Collected data:
━━━━━━━━━━━━━━━━━━━━
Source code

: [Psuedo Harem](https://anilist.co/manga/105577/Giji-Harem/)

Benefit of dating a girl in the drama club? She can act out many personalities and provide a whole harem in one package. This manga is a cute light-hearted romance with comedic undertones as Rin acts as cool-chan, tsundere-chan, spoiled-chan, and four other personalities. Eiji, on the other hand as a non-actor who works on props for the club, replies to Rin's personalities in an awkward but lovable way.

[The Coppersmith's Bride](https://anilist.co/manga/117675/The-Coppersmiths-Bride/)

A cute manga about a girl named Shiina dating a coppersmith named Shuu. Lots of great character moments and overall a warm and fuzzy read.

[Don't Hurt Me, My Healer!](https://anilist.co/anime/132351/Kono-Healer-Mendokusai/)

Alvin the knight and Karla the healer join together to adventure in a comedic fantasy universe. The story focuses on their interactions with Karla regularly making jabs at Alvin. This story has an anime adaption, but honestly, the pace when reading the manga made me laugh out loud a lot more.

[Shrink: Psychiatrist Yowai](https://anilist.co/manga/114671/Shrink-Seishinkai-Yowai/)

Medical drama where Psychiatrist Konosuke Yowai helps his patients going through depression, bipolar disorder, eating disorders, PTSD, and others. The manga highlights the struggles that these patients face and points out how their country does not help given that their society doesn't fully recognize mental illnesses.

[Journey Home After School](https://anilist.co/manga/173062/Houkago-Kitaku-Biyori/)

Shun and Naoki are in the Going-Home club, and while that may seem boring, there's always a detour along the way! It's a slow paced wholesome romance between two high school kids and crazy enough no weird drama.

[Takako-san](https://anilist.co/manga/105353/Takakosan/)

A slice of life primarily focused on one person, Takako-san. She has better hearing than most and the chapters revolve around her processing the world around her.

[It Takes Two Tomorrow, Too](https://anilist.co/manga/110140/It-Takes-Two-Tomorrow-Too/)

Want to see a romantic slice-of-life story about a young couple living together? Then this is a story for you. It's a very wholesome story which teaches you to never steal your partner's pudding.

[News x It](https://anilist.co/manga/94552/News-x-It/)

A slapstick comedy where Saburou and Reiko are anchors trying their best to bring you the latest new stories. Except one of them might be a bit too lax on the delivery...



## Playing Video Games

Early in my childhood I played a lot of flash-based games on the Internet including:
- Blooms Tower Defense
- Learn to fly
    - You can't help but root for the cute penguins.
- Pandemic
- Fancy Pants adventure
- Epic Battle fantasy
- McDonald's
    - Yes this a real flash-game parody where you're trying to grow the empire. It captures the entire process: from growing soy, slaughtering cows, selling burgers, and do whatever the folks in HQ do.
━━━━━━━━━━━━━━━━━━━━
◆ **About this task**: Return each full line of the entries that contains the word "Takako".

◆ **Solved problem**:
[Takako-san](https://anilist.co/manga/105353/Takakosan/)
A slice of life primarily focused on one person, Takako-san. She has better hearing than most and the chapters revolve around her processing the world around her.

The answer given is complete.